== Task details ==
Every entry here needs to be repeated exactly.

== Provided data ==
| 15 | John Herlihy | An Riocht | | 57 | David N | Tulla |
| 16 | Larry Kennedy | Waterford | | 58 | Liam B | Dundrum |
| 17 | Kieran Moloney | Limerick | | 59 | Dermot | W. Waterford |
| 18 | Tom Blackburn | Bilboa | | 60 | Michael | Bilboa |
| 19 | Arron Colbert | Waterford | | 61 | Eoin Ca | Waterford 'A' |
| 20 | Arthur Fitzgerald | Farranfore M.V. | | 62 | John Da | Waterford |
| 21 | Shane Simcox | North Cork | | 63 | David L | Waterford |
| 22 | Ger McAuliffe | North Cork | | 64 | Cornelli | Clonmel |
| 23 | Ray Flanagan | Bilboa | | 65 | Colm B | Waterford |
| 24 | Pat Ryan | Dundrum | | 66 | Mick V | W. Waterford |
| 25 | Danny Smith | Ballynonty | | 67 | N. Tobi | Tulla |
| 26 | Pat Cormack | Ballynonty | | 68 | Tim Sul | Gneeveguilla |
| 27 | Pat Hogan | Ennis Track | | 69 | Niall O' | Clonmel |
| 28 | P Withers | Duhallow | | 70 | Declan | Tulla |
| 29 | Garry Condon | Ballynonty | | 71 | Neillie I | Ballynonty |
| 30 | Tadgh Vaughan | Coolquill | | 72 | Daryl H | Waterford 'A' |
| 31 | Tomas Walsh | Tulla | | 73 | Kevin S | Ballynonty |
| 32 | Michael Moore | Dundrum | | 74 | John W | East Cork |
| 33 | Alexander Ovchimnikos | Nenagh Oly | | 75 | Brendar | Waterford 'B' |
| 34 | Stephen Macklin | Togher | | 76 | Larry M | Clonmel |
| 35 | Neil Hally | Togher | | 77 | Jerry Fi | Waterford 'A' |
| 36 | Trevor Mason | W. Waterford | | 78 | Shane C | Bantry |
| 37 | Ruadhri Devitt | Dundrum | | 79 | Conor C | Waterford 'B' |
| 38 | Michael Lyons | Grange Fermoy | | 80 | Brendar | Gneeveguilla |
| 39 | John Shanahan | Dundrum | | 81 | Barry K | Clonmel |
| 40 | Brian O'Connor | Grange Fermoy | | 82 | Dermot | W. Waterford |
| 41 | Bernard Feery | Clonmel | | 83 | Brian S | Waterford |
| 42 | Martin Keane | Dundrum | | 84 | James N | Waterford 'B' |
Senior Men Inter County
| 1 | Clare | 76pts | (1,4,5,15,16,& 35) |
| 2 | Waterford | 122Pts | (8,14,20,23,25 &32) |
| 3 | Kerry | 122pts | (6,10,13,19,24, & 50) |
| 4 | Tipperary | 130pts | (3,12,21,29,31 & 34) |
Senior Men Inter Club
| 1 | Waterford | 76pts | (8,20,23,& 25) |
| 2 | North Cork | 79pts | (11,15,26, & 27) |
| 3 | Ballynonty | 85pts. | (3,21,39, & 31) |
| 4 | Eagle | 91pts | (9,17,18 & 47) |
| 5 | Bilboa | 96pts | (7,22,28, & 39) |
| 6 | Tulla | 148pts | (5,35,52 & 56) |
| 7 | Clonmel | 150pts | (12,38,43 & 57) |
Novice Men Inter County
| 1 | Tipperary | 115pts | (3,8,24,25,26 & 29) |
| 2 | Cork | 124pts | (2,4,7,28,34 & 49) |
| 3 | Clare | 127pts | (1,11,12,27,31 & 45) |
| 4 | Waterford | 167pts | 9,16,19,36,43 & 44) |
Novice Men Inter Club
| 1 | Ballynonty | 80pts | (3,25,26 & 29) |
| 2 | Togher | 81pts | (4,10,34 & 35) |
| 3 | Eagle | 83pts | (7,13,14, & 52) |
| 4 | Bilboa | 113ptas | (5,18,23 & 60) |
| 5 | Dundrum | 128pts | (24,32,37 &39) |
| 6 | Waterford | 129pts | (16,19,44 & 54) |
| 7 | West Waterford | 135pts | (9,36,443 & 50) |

== Response to the task ==
| 15 | John Herlihy | An Riocht | | 57 | David N | Tulla |
| 16 | Larry Kennedy | Waterford | | 58 | Liam B | Dundrum |
| 17 | Kieran Moloney | Limerick | | 59 | Dermot | W. Waterford |
| 18 | Tom Blackburn | Bilboa | | 60 | Michael | Bilboa |
| 19 | Arron Colbert | Waterford | | 61 | Eoin Ca | Waterford 'A' |
| 20 | Arthur Fitzgerald | Farranfore M.V. | | 62 | John Da | Waterford |
| 21 | Shane Simcox | North Cork | | 63 | David L | Waterford |
| 22 | Ger McAuliffe | North Cork | | 64 | Cornelli | Clonmel |
| 23 | Ray Flanagan | Bilboa | | 65 | Colm B | Waterford |
| 24 | Pat Ryan | Dundrum | | 66 | Mick V | W. Waterford |
| 25 | Danny Smith | Ballynonty | | 67 | N. Tobi | Tulla |
| 26 | Pat Cormack | Ballynonty | | 68 | Tim Sul | Gneeveguilla |
| 27 | Pat Hogan | Ennis Track | | 69 | Niall O' | Clonmel |
| 28 | P Withers | Duhallow | | 70 | Declan | Tulla |
| 29 | Garry Condon | Ballynonty | | 71 | Neillie I | Ballynonty |
| 30 | Tadgh Vaughan | Coolquill | | 72 | Daryl H | Waterford 'A' |
| 31 | Tomas Walsh | Tulla | | 73 | Kevin S | Ballynonty |
| 32 | Michael Moore | Dundrum | | 74 | John W | East Cork |
| 33 | Alexander Ovchimnikos | Nenagh Oly | | 75 | Brendar | Waterford 'B' |
| 34 | Stephen Macklin | Togher | | 76 | Larry M | Clonmel |
| 35 | Neil Hally | Togher | | 77 | Jerry Fi | Waterford 'A' |
| 36 | Trevor Mason | W. Waterford | | 78 | Shane C | Bantry |
| 37 | Ruadhri Devitt | Dundrum | | 79 | Conor C | Waterford 'B' |
| 38 | Michael Lyons | Grange Fermoy | | 80 | Brendar | Gneeveguilla |
| 39 | John Shanahan | Dundrum | | 81 | Barry K | Clonmel |
| 40 | Brian O'Connor | Grange Fermoy | | 82 | Dermot | W. Waterford |
| 41 | Bernard Feery | Clonmel | | 83 | Brian S | Waterford |
| 42 | Martin Keane | Dundrum | | 84 | James N | Waterford 'B' |
Senior Men Inter County
| 1 | Clare | 76pts | (1,4,5,15,16,& 35) |
| 2 | Waterford | 122Pts | (8,14,20,23,25 &32) |
| 3 | Kerry | 122pts | (6,10,13,19,24, & 50) |
| 4 | Tipperary | 130pts | (3,12,21,29,31 & 34) |
Senior Men Inter Club
| 1 | Waterford | 76pts | (8,20,23,& 25) |
| 2 | North Cork | 79pts | (11,15,26, & 27) |
| 3 | Ballynonty | 85pts. | (3,21,39, & 31) |
| 4 | Eagle | 91pts | (9,17,18 & 47) |
| 5 | Bilboa | 96pts | (7,22,28, & 39) |
| 6 | Tulla | 148pts | (5,35,52 & 56) |
| 7 | Clonmel | 150pts | (12,38,43 & 57) |
Novice Men Inter County
| 1 | Tipperary | 115pts | (3,8,24,25,26 & 29) |
| 2 | Cork | 124pts | (2,4,7,28,34 & 49) |
| 3 | Clare | 127pts | (1,11,12,27,31 & 45) |
| 4 | Waterford | 167pts | 9,16,19,36,43 & 44) |
Novice Men Inter Club
| 1 | Ballynonty | 80pts | (3,25,26 & 29) |
| 2 | Togher | 81pts | (4,10,34 & 35) |
| 3 | Eagle | 83pts | (7,13,14, & 52) |
| 4 | Bilboa | 113ptas | (5,18,23 & 60) |
| 5 | Dundrum | 128pts | (24,32,37 &39) |
| 6 | Waterford | 129pts | (16,19,44 & 54) |
| 7 | West Waterford | 135pts | (9,36,443 & 50) |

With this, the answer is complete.